=== RECORDS FOR PROCESSING ===

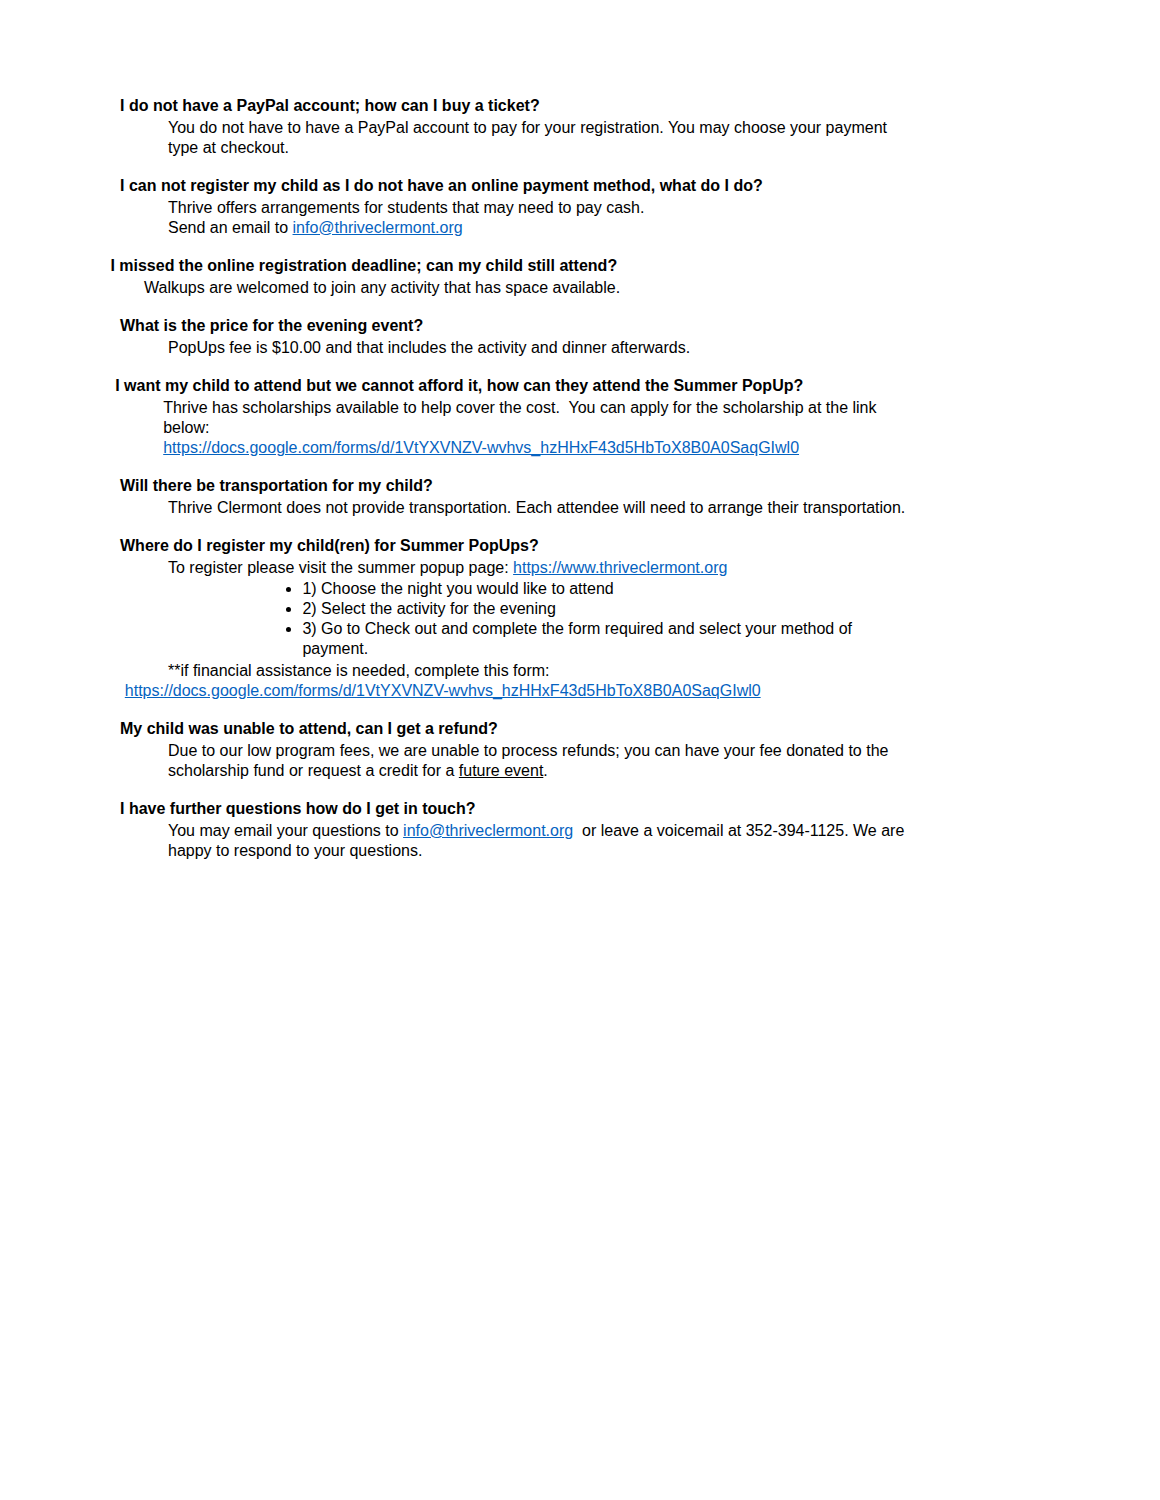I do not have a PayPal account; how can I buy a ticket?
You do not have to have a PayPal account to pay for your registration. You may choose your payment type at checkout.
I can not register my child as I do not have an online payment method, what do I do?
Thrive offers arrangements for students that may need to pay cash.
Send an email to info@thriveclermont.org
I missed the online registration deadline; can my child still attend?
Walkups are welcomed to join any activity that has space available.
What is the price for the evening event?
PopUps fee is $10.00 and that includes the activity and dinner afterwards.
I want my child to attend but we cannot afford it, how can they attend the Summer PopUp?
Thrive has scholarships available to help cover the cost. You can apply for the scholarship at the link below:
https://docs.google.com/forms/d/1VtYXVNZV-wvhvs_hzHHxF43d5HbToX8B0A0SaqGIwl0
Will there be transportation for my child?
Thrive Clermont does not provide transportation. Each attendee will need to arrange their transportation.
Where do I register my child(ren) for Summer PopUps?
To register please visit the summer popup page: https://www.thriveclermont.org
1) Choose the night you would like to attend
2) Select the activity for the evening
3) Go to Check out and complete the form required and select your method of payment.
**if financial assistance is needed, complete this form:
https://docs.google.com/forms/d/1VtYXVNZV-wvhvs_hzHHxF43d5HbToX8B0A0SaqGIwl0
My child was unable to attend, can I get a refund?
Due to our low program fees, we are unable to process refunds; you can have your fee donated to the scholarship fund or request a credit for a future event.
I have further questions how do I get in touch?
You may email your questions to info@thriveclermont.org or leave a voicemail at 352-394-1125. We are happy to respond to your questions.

===

# TASK BRIEF
Copy out only the lines above from the one with "Thrive offers arrangements" to the one with "Thrive has scholarships", inclusive, exactly as they stand.

# TASK ANSWER
Thrive offers arrangements for students that may need to pay cash.
Send an email to info@thriveclermont.org
I missed the online registration deadline; can my child still attend?
Walkups are welcomed to join any activity that has space available.
What is the price for the evening event?
PopUps fee is $10.00 and that includes the activity and dinner afterwards.
I want my child to attend but we cannot afford it, how can they attend the Summer PopUp?
Thrive has scholarships available to help cover the cost. You can apply for the scholarship at the link below:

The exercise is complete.